==== PROVIDED RECORDS ====

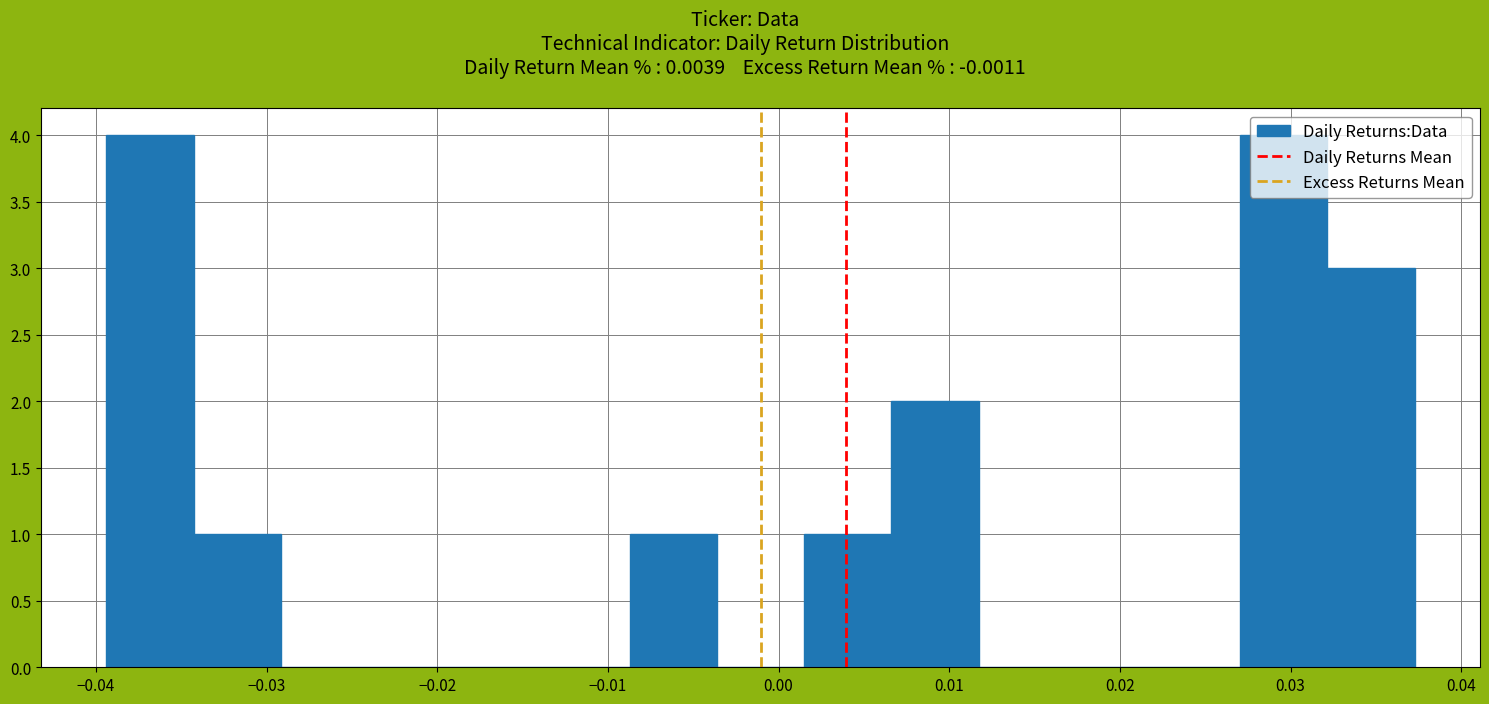

Reading left to right, list every bar in this chart as the range it spans on the x-axis followed by its height. Neither the bar edges nor the heights are printed on the chart, so give them approximately, as read against the axes.

-0.039 to -0.034: 4
-0.034 to -0.029: 1
-0.029 to -0.024: 0
-0.024 to -0.019: 0
-0.019 to -0.014: 0
-0.014 to -0.009: 0
-0.009 to -0.004: 1
-0.004 to 0.001: 0
0.001 to 0.007: 1
0.007 to 0.012: 2
0.012 to 0.017: 0
0.017 to 0.022: 0
0.022 to 0.027: 0
0.027 to 0.032: 4
0.032 to 0.037: 3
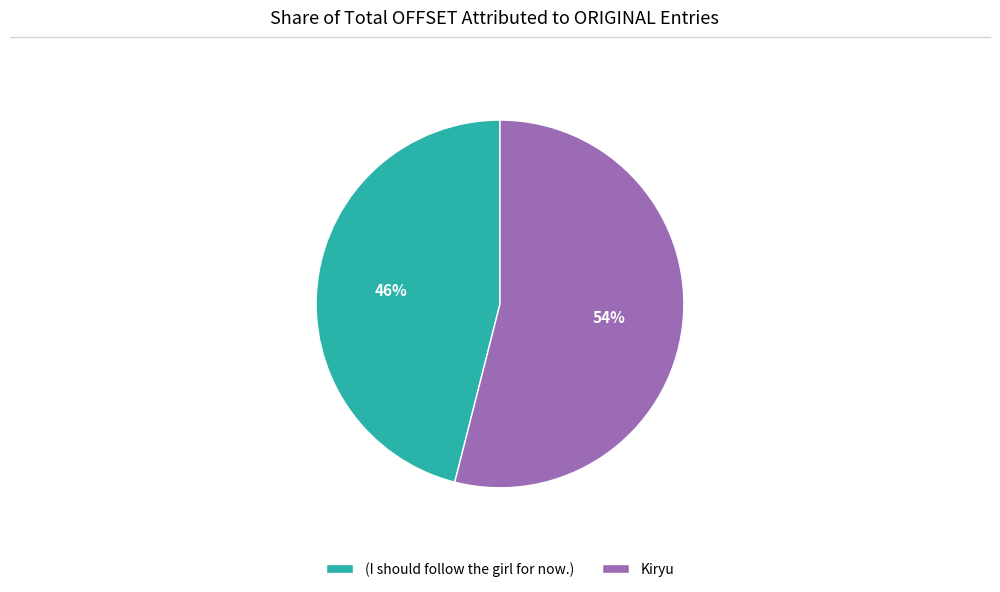

Which category has the smallest portion of the pie?

(I should follow the girl for now.)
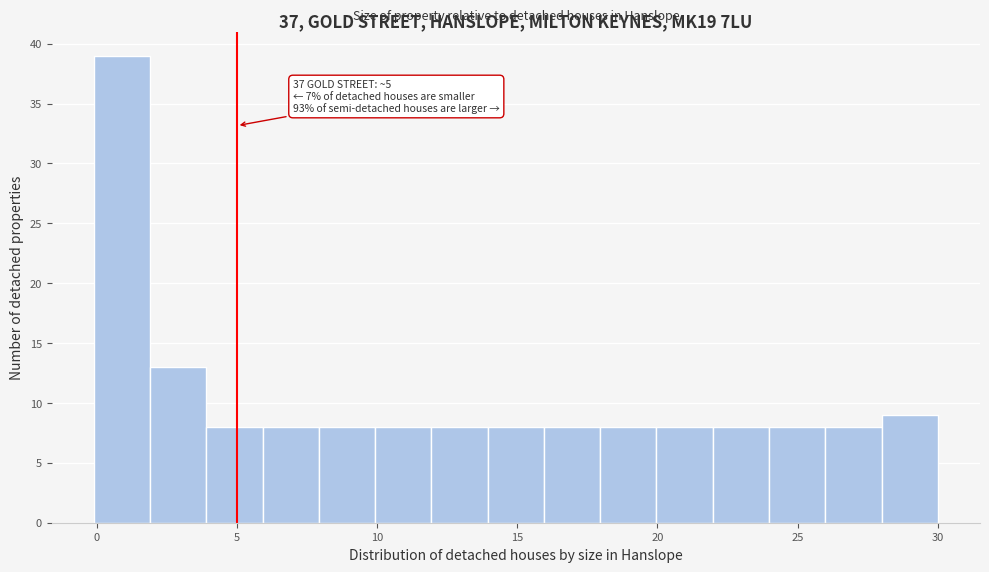

Over which range of the x-axis is the bar tallest?

0 to 2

====

**WORK REQUIRED:**
Swap "tallest" for "highest" in the items from the line with "Which category has" up to and including the last line of the items, and give those lines again with nothing else changed. Leave the pictures out of your answer.

**SOLUTION FOR THIS PROBLEM:**
Which category has the smallest portion of the pie?

(I should follow the girl for now.)

Over which range of the x-axis is the bar highest?

0 to 2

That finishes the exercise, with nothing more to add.